THE album Echoes blends the sacred with the popular, a style rooted in medieval Welsh bards’ rallying mix of music and poetry. Founded in 1947 as a community male-voice choir, the Fron Choir’s sound is also heir to the rousing Nonconformist hymns, reverberating through the chapels built for the mushrooming colliery workforce of the 19th and early 20th centuries. The Netflix seies The Crown’s poignant Aberfan episode, in which “Jesu, Lover of my soul”, sung by the villagers mourning their buried children, weaves through the title music, shows how this tradition can appeal to a global audience.
Moving seamlessly between West Side Story and Les Misérables to classics of Welsh Nonconformity, O Iesu Mawr and Llanfair, Echoes’ track list and choral treatment reinforces the music’s commonality.

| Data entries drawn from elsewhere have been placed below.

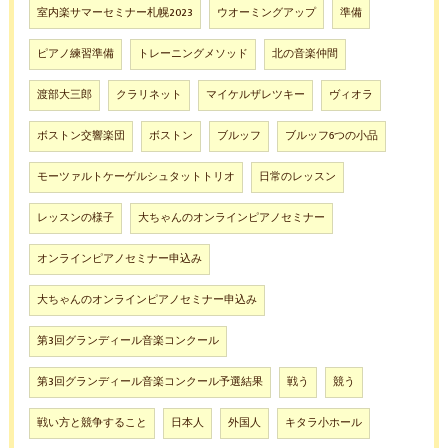
室内楽サマーセミナー札幌2023
ウオーミングアップ
準備
ピアノ練習準備
トレーニングメソッド
北の音楽仲間
渡部大三郎
クラリネット
マイケルザレツキー
ヴィオラ
ボストン交響楽団
ボストン
ブルッフ
ブルッフ6つの小品
モーツァルトケーゲルシュタットトリオ
日常のレッスン
レッスンの様子
大ちゃんのオンラインピアノセミナー
オンラインピアノセミナー申込み
大ちゃんのオンラインピアノセミナー申込み
第3回グランディール音楽コンクール
第3回グランディール音楽コンクール予選結果
戦う
競う
戦い方と競争すること
日本人
外国人
キタラ小ホール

Spiritual aspects of the big numbers’ lyrics shine through: in “Maria” — “Say it soft, and it’s almost like praying” — and “Hear my prayer” from Les Misérables.

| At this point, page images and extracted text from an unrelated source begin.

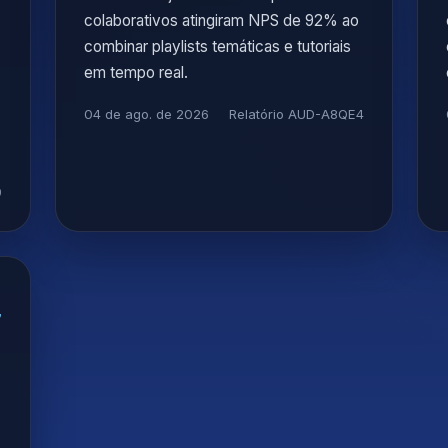
colaborativos atingiram NPS de 92% ao
combinar playlists temáticas e tutoriais
em tempo real.
04 de ago. de 2026
Relatório AUD-A8QE4
9
7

Spasiniye Sodelal, “Salvation is created”, written in 1912, and performed unaccompanied, is one of the strongest works, capturing the depth and longing of the hymn that the Russian composer Pavel Tchesnokov (1877-1944) never heard performed in his lifetime. The contemporary composer Eric Whiteacre’s Seal Lullaby, based on Kipling’s story “The White Seal”, also gives full rein to the Fron’s strengths. Accompanied only by piano, there’s an addictive quality to the melody, magnetically leading from sequence to sequence.
Produced by Jon Cohen, who has worked with Katherine Jenkins and the Military Wives Choir, the album embraces a full pop, crossover sound, at times feeling closer to McFly than the Monteverdi Choir. The Chartist anthem O Iesu Mawr, composed by the 18th-century Welsh Methodist leader David Charles, starts off as a slow and steady plea, quietly accompanied by piano and clarinet, but quickly swells to full instrumentation, complete with percussion. For me, the Fron’s repertoire is most powerful when it is pared down.

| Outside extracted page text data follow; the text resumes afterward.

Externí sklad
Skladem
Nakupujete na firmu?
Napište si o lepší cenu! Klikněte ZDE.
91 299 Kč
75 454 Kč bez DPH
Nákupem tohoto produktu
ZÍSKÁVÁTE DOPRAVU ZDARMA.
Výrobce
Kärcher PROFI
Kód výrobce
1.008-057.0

The big-band sound is used more sparingly in the final track, Tydi A Roddaist, “Thou Gavest”, with silence separating Thomas Rowland Hughes’s Welsh poem, set to music by Arwel Hughes in 1938, from the Closing Prayer sung in English. The pause gives the feeling of a live performance, and conversation between the strings and the soaring keyboards at the end pulls us into the emotion. Tydi A Roddaist featured in How Green Was My Valley, wartime Hollywood’s tribute to the struggles of the South Wales Valleys. Tinseltown’s big-band sound is also at large in Albert Mallotte’s 1935 arrangement of the Lord’s Prayer, with crashing orchestration from “thine is the kingdom . . .” onwards. Mallotte also composed for Disney, including “The Ugly Duckling”.
Llanfair, familiar to English ears as a setting for Wesley’s “Hail the day that sees him rise”, was composed in 1817 by the blind Anglesey basketmaker Robert Williams. It builds up skilfully to a full final section: not speaking Welsh is no barrier to being transported by the hymn.
For all Welsh Male voice choirs’ 1970s ruffled-dress-shirt associations, Echoes shows that a sound born from industrialisation can successfully evolve into the post-industrial world.
The Fron Male Voice Choir’s album Echoes is released on Silva Classics.